Roman Two was a competent adventurer by his teenage years — “I’m just a genetic enhancement of you, Dad,” he once teased — but what’s more interesting are the ways that he and his father grew apart. Roman Two was a dungeon master in Dungeons and Dragons, an analytical thinker who listened to “Marketplace” on NPR and struggled with sobriety after a friend died and his girlfriend left him. By 25 he was a published biologist who held his father accountable for ethnocentric attitudes, as when Dial lamented that electricity might ruin a rural community’s charm, and launched self-guided expeditions even more daring than his father’s.

It was this daring nature that led Roman Two to begin training for an expedition into the Darién Gap, “one of the most dangerous places on earth”: the remote jungle between Colombia and Panama, fraught with guerrillas, drug runners and deadly wildlife. Like many kids, he downplayed the dangers to his parents, consulting with his father about the best way to source fresh water while writing to friends about traveling “through North America’s cocaine hub in the murder capital of the world.” As practice for the Darién Gap, he decided to sneak into Costa Rica’s Corcovado National Park. “I’ll be bounded by trail to the west and the coast everywhere else,” he wrote to his parents, “so it should be difficult to get lost forever.”

He never came back out.

It’s at this point, roughly halfway through the book, that the narrative kicks into high gear; I read the rest in one sitting. Dial traveled to Costa Rica, searching for evidence of whether his son was dead or alive: a backpack left at a hostel, a rumored sighting of a young white man walking with the infamous drug dealer Pata Lora, a mysterious phone call claiming his son had been kidnapped by a criminal, a “black snake.” With each clue, the mystery deepens. Did Roman get caught up in the drug trade, or change his identity and run away? Did he die in the jungle of a flash flood or dengue fever, a tree fall, an injury turned septic, dehydration? Was he murdered?

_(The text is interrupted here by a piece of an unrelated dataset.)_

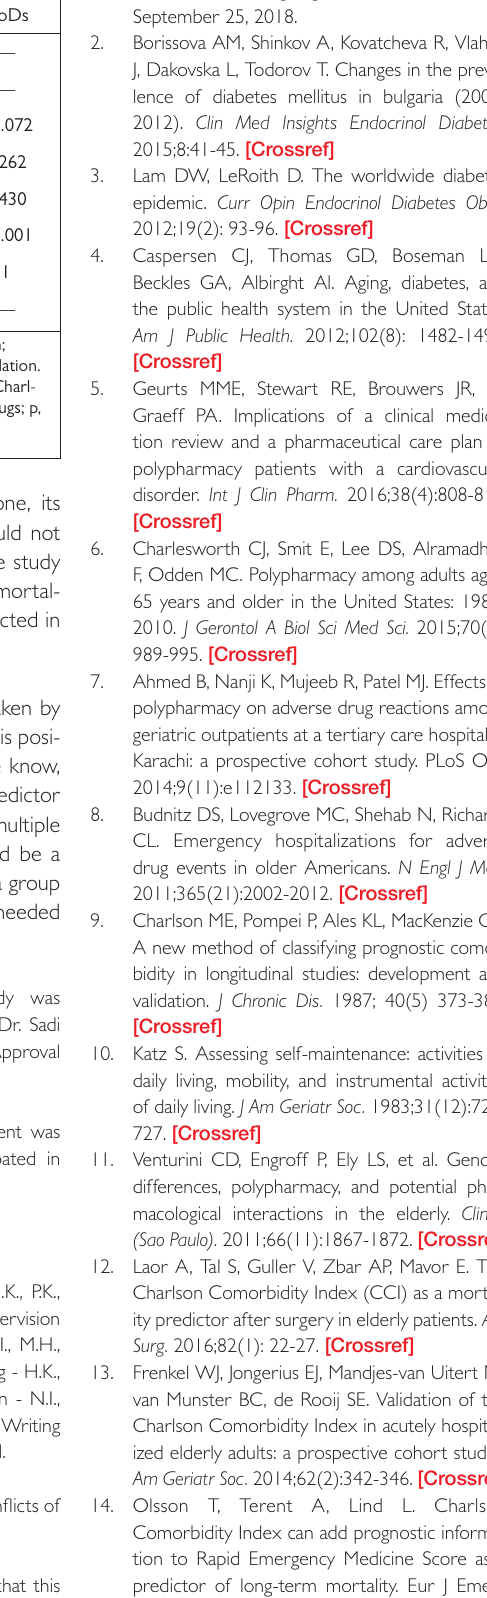
Table 4. Correlation Analysis Between Katz ADL, CCI, and Number of Drugs Taken by Participants in All Groups and Diabetic Group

When civilization couldn’t answer his questions, Dial turned to the wilderness, sneaking illegally into Corcovado with help from a poacher. He couldn’t help marveling at the jungle, even when every sour smell on the wind might come from his son’s corpse. “Sometime on the third day,” he wrote, “I could again see rainforest colors and delight in the flight of a basilisk across a stream or the primeval look of a motmot in bamboo.” But the joy of exploration, the power it still held on Dial, were fraught in more ways than one, and in “The Adventurer’s Son” he doesn’t shy away from that anguish. “I had not simply introduced him to international travel and the risks of wilderness adventure,” he reflected. “I had included him, again and again, to the point that a large part of our relationship … was built on experiences like his illegal bushwhack into Corcovado.”

After two years and repeat expeditions, Dial finally found the resolution he’d been searching for. “Would I have raised Roman the same way knowing that he would die on a path I led him along?” Dial asked. “The answer is obvious but the question unfair.” It both is and isn’t; the true question, maybe, is what that thrill and reverence, which are after all the core of adventure, are worth. Altogether the book is a complicated ethical read, and thus gripping and unnerving at once. Perhaps its truest title would be “The Adventurer’s Father.” This is what it means to raise a child, to introduce that child to the world, and to bet his life — and his joy — on the odds.